A striking aspect of these sorts of cost-cutting exercises is the dependence on ‘divide and rule’, at multiple levels. They’re predicated on the separation of academics and university management, so that the process is not collective deliberation about strategy and response – which probably wouldn’t have created the problem in the first place – but ‘consultation’ (I can hear the hollow laughs from Cardiff, Macquarie and elsewhere from here) about the implementation of pre-determined cost-cutting measures and reorganisation. They also rely on setting disciplines against one another – which one can make a strategic case for reducing its exposure by pushing onto another department – and colleague against colleague, as the question is raised of who gets to keep their job, who has attractive options for bailing out and who has no choice but to await the results of an opaque, possibly arbitrary process.
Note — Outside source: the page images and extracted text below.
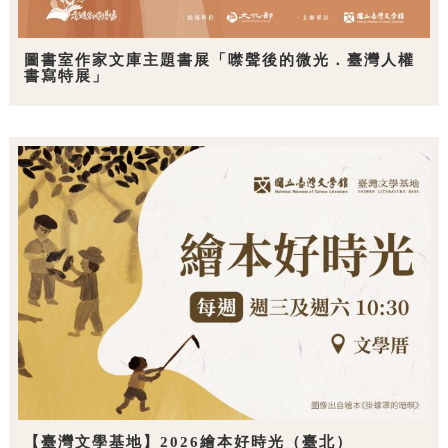
圖書室作家文庫主題書展「噤聲後的微光．臺灣人權
書寫特展」
【臺灣文學基地】2026繪本好時光（臺北）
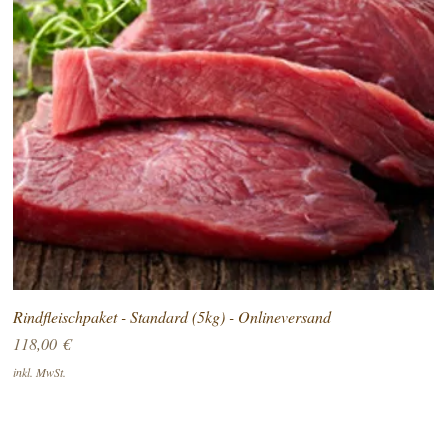
Rindfleischpaket - Standard (5kg) - Onlineversand
Preis
118,00 €
inkl. MwSt.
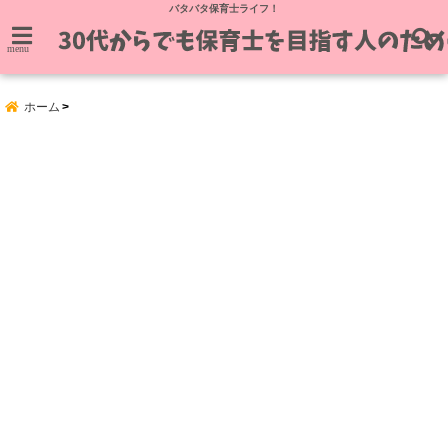
バタバタ保育士ライフ！
menu
ホーム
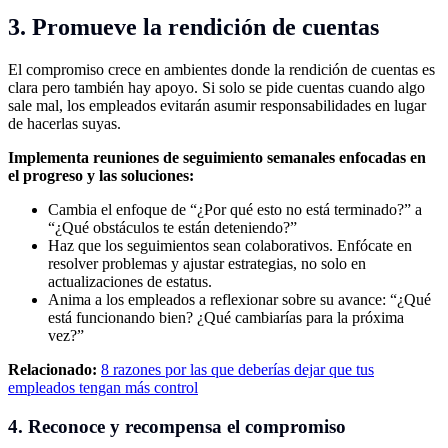
3. Promueve la rendición de cuentas
El compromiso crece en ambientes donde la rendición de cuentas es
clara pero también hay apoyo. Si solo se pide cuentas cuando algo
sale mal, los empleados evitarán asumir responsabilidades en lugar
de hacerlas suyas.
Implementa reuniones de seguimiento semanales enfocadas en
el progreso y las soluciones:
Cambia el enfoque de “¿Por qué esto no está terminado?” a
“¿Qué obstáculos te están deteniendo?”
Haz que los seguimientos sean colaborativos. Enfócate en
resolver problemas y ajustar estrategias, no solo en
actualizaciones de estatus.
Anima a los empleados a reflexionar sobre su avance: “¿Qué
está funcionando bien? ¿Qué cambiarías para la próxima
vez?”
Relacionado:
8 razones por las que deberías dejar que tus
empleados tengan más control
4. Reconoce y recompensa el compromiso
One might imagine that it was the need to undermine any possibility of solidarity that led the Dean of Arts in Chicago to reject a recommendation that either all disciplines should pause PhD recruitment or none of them; in the former case, the ‘pause’ would then be genuine – you’re not going to stop ALL PhD study in ALL humanities disciplines indefinitely – rather than creating a situation where a Dean would be able to tell a number of smaller/weaker disciplines, two years down the line, that regrettably their ‘pause’ needs to be extended, while the rest have carried on as normal. It’s heartening that almost all humanities departments in Chicago have since voted to pause PhD recruitment voluntarily, to show solidarity with their colleagues. One wonders what justification the philosophers have come up with for defecting from this strategy and prioritising their own short-term interests – genuine principled defence of pure self-interest, or unexamined assumption that they’re never going to have to look for solidarity in future?
For some reason, a scene from the second episode of Buffy the Vampire Slayer comes to mind: three teenagers, desperately trying to escape a maze of tunnels, being pursued by vampires, reach a dead end. “We can’t fight our way back through those things,” says one. “What do we do?” “I got an idea,” says another, suddenly sprouting fangs. “You can die.” The desperate attempts at making our subjects relevant and attractive, embracing employability and skills-based learning, working around resource shortages and increased workloads, devoting time to writing funding applications with little hope of success, developing Impact and public engagement, jumping through all the hoops we’re presented with – and then they show their true faces as soulless monsters who just want to drain our life force.
I’m thinking of university leadership and government here, rather than philosophers, but you never know – vampires can look just like ordinary people.